Theresa May feels your pain. Or, if that’s a bit of a stretch, she acknowledges your serious concerns. That’s what Number 10 briefed in the night before her speech, and the launch of a year-long review into higher education. There’s talk that Tory MPs are worried that parents, grandparents, and basically anyone who knows someone going to university, are in danger of defecting to Labour. This follows the flawed logic that Labour have sewn up the youth vote in unprecedented numbers, something that’s been refuted by a BES paper released earlier this year. So, out of what appears to be nothing more than electoral fear, the Tories have returned to the issue of higher education funding and fees.

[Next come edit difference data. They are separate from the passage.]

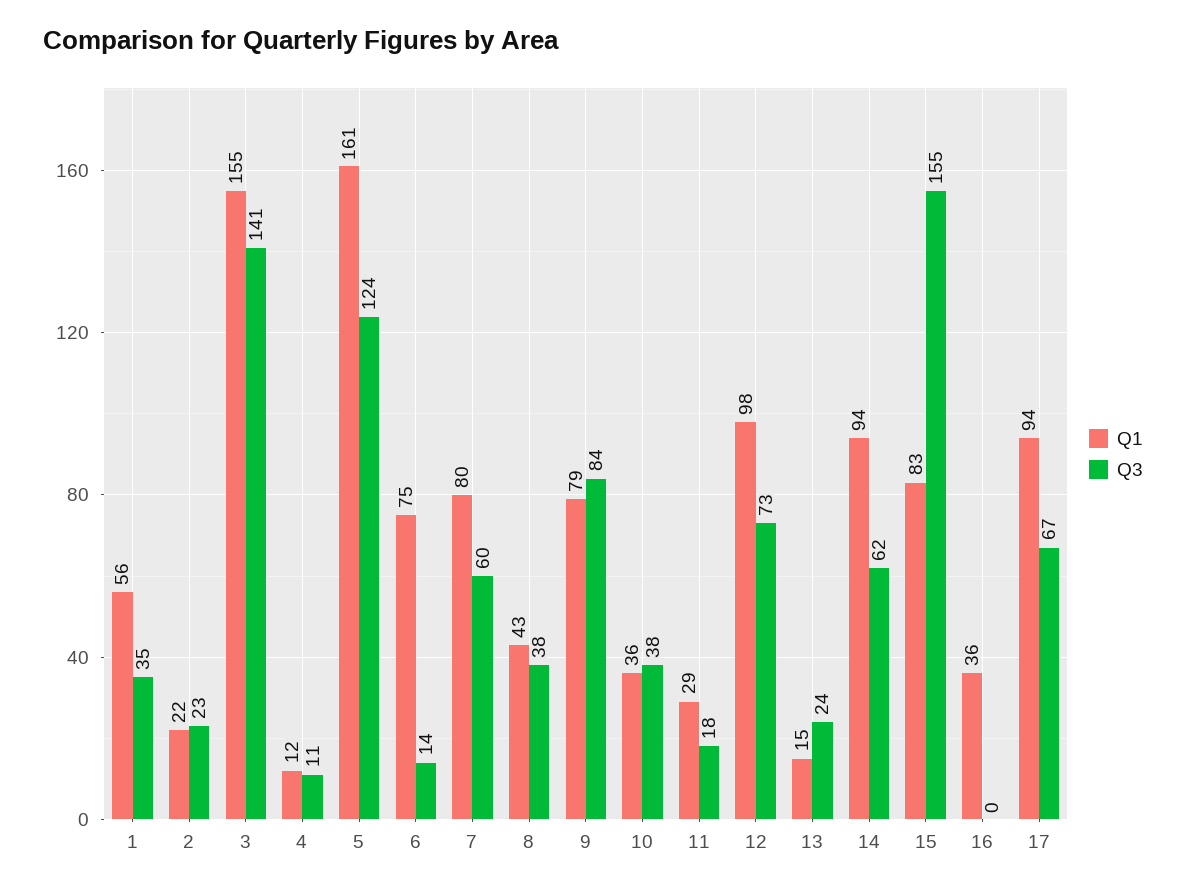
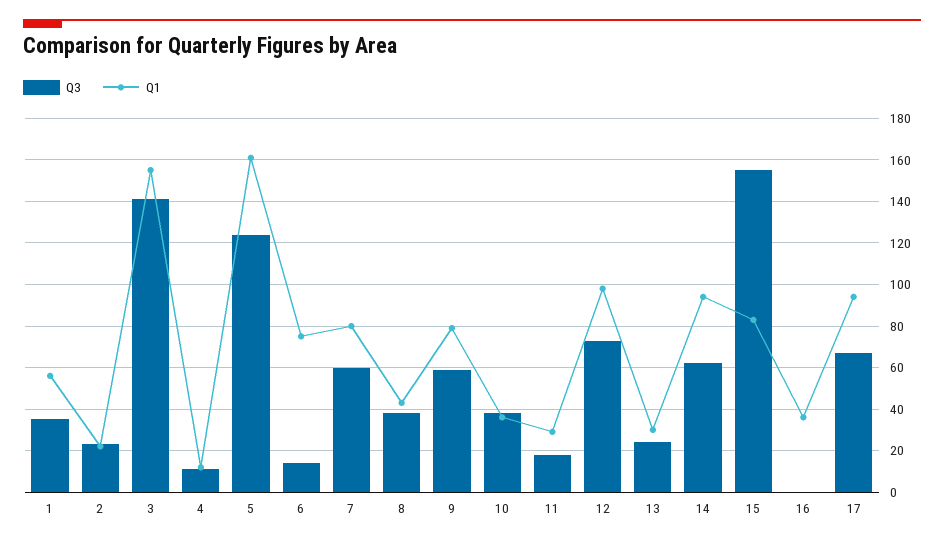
  {
    "Q1": {
      "1": 56,
      "2": 22,
      "3": 155,
      "4": 12,
      "5": 161,
      "6": 75,
      "7": 80,
      "8": 43,
      "9": 79,
      "10": 36,
      "11": 29,
      "12": 98,
-     "13": 15,
+     "13": 30,
      "14": 94,
      "15": 83,
      "16": 36,
      "17": 94
    },
    "Q3": {
      "1": 35,
      "2": 23,
      "3": 141,
      "4": 11,
      "5": 124,
      "6": 14,
      "7": 60,
      "8": 38,
-     "9": 84,
+     "9": 60,
      "10": 38,
      "11": 18,
      "12": 73,
      "13": 24,
      "14": 62,
      "15": 155,
      "16": 0,
      "17": 67
    }
  }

The first issue that the government face here is one of politics. Unless they scrap tuition fees, their offering is just going to be seen as a less generous alternative to what Labour are proposing. The government has considered lowering the cost of some, or all courses, changing the repayment threshold, or lowering the interest rate. The problem here is that, electorally, all they’re doing is offering less than Labour. It’s a political misstep, and one the government seem to be making again and again. But this is different to the last time that the issue arose; now, with the announcement of a review into higher education funding, the government are offering solutions that, at first glance, appear to be more substantive than the things that they’ve offered before.
Damian Hinds, the new Education Secretary, has said that he will do what he can to make arts courses cheaper, acknowledging that “almost all courses [are] charging exactly the same price where some cost higher amounts [to teach] than others.” This, in theory, seems like a good idea; making a course that costs less to cheap also cost less for students. But that’s in theory. In practice, it’s a different matter entirely.
Universities use cross-subsidies in order to fund their courses. To put it in layman’s terms, all courses cost the same amount, but not all of the money for an English Lit course goes towards actually running the English lit course. A degree in engineering is more expensive to teach, and so some of the money in fees that an English Lit student is paying will actually be used to cover the extra costs of an engineering degree. This goes some way to explaining why STEM and arts degrees cost the same amount, even when they don’t cost the same amount to run and teach. So the problem becomes, if an arts course suddenly has lower fees than a STEM course, then the universities lose out on money they use to cross-subsidise more expensive courses, and would need funding from other sources in order to cover the extra cost of teaching STEM degrees.
In theory, this money could come from the government. But again, that’s just in theory. Tuition fees are an exchange between individual (student) and institution (university), but that wouldn’t apply to money given to universities by the government; they’d need to find a revenue raising measure in order to get any money that they chose to give to universities for the running and teaching of STEM courses.
The cost of STEM courses, and the number of people studying them, have become increasingly important in the wake of Brexit. It has been argued that the shortage of those with STEM skills in the UK should be “treated as a national crisis.” And the government’s policy does nothing to lessen that crisis. If anything, the idea of making arts courses cheaper adds an inventive not to study STEM. If a prospective student is on the fence about studying an arts or STEM subjects, the prospect of graduating with significantly less debt will push them more towards the former of the two options.
These problems come before considering what effect the government’s education review will have on the landscape of higher education funding. At the end of the terms of reference published by the Department for Education, it is revealed that the review’s recommendations “must be consistent with the Government’s fiscal policies to reduce the deficit and have debt falling as a percentage of GDP.” So, in the event that Hinds gets his wish and arts courses become cheaper, the government won’t be able to provide financial support to universities to cover the cost of STEM courses. As well as this, they won’t be able to consider bringing back maintenance grants. The scrapping of grants became a major deterrent to those from lower incomes, with past information revealing that “nearly two thirds [of students] has financial reasons” preventing them from considering going to university.
With social mobility and the lack of STEM graduates being seen as crises, and Brexit creating a greater need for investment in Britain from the government, this education review, and the possibilities it brings forward, seem more likely to hinder than help the current situation. The government remains politically weak on the issue due to Labour’s promise to abolish fees, and the policies that they are offering seem misunderstood at best, and damaging at worst. The Prime Minister might say that she understands your concerns, but she doesn’t seem willing or able to do anything to lessen them.